Under the Weather

The opinions and beliefs expressed on Mindless Peace are sometimes based on research and facts, sometimes based on meandering 3 AM thoughts and rides on my own personal struggle bus. They are written out to hopefully help people, myself included, iron out the wrinkles in the linen fabric that is life by providing peace in it all through words.

A recent personal struggle bus journey involved more than one difficult passenger. Ever have those days where it’s one irritant after the other? When it rains it pours, this isn’t new but still, it’s like, alright enough! I have no shelter from the storm and I’m about to get hypothermic. The rain does not care who it falls on. After 48 hours of irritations involving a no call/no show, issues at work, arguments with family and then attending a celebratory event that ended up being more miserable than Poe himself, my clothes had reached their limit on how much pouring rain could be absorbed. I craved to go indoors just so I could wring them out and not feel weighed down anymore.

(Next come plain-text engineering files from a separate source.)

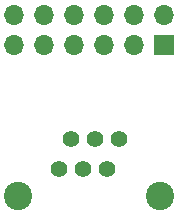
<source format=gbl>
%TF.GenerationSoftware,KiCad,Pcbnew,4.0.7*%
%TF.CreationDate,2017-09-30T17:10:56+08:00*%
%TF.ProjectId,rj12-with-connector,726A31322D776974682D636F6E6E6563,rev?*%
%TF.FileFunction,Copper,L2,Bot,Signal*%
%FSLAX46Y46*%
G04 Gerber Fmt 4.6, Leading zero omitted, Abs format (unit mm)*
G04 Created by KiCad (PCBNEW 4.0.7) date 09/30/17 17:10:56*
%MOMM*%
%LPD*%
G01*
G04 APERTURE LIST*
%ADD10C,0.100000*%
%ADD11C,2.400000*%
%ADD12C,1.400000*%
%ADD13R,1.700000X1.700000*%
%ADD14O,1.700000X1.700000*%
G04 APERTURE END LIST*
D10*
D11*
X-6207400Y-20659120D03*
X-18207400Y-20659120D03*
D12*
X-9657400Y-15819120D03*
X-11697400Y-15819120D03*
X-13737400Y-15819120D03*
X-10677400Y-18359120D03*
X-12717400Y-18359120D03*
X-14757400Y-18359120D03*
D13*
X-5842000Y-7874000D03*
D14*
X-5842000Y-5334000D03*
X-8382000Y-7874000D03*
X-8382000Y-5334000D03*
X-10922000Y-7874000D03*
X-10922000Y-5334000D03*
X-13462000Y-7874000D03*
X-13462000Y-5334000D03*
X-16002000Y-7874000D03*
X-16002000Y-5334000D03*
X-18542000Y-7874000D03*
X-18542000Y-5334000D03*
M02*

</source>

The rain does not care who it falls on.-Genevieve Rose

How nice it would be to be an island, to truly do it alone. To leave and not return. Avoid the people, keep the peace. It would work but only until the urge arises to get something accomplished. We need people, many of them, to get things in motion. We may not need to pair up and get married for stability and survival like people did a century ago but if we want a double income and to put in the hard work that is love, we need people. We need people to have connections, personal and professional because so much happens for us based on our reputations and building a reputation means needing people. We need people in order to have careers, we need referrals, we need supporters, we need fans; all of which are human beings. Living on an island seems a bit trickier now, doesn’t it? It’s not as simple as going off the grid, dumping the gas, throwing the match and watching the Golden Gate burn. That’s how it felt mentally scrolling down the list of personal goals in life and checking which ones would actually require other people. Turns out, others are necessary for the majority of desired accomplishments. This means I cannot book a trip to Belize and be left alone on an island there, even though that’s what I want more than anything when getting a handful of difficult humans to deal with. Truth is, I’m difficult too, I know that but if I jetted off to a one-woman island no one would have to deal with me, would they? No, but I don’t think a writer like me would feel fulfilled scrawling words on scraps of paper that I’d roll up and slide into bottles that get corked and tossed into the sea. It wouldn’t be enough to stand on the shore of tropical paradise and watch my words drift into the abyss rather than into the hearts of others. I need people. I need readers. I need an audience (obviously, I host a blog.) Sometimes I want people around, I just don’t like it when they’re insincere, ignorant, aggressive, or childish but who would enjoy people like that? The rain pours as it pleases. All I can do is pull a ‘90s era Michael Jackson and find an umbrella to take refuge under. The downpour has to end sometime. The storm even subsided for Noah on day forty-one. I can take cover for now, anyone have an ark that I can board?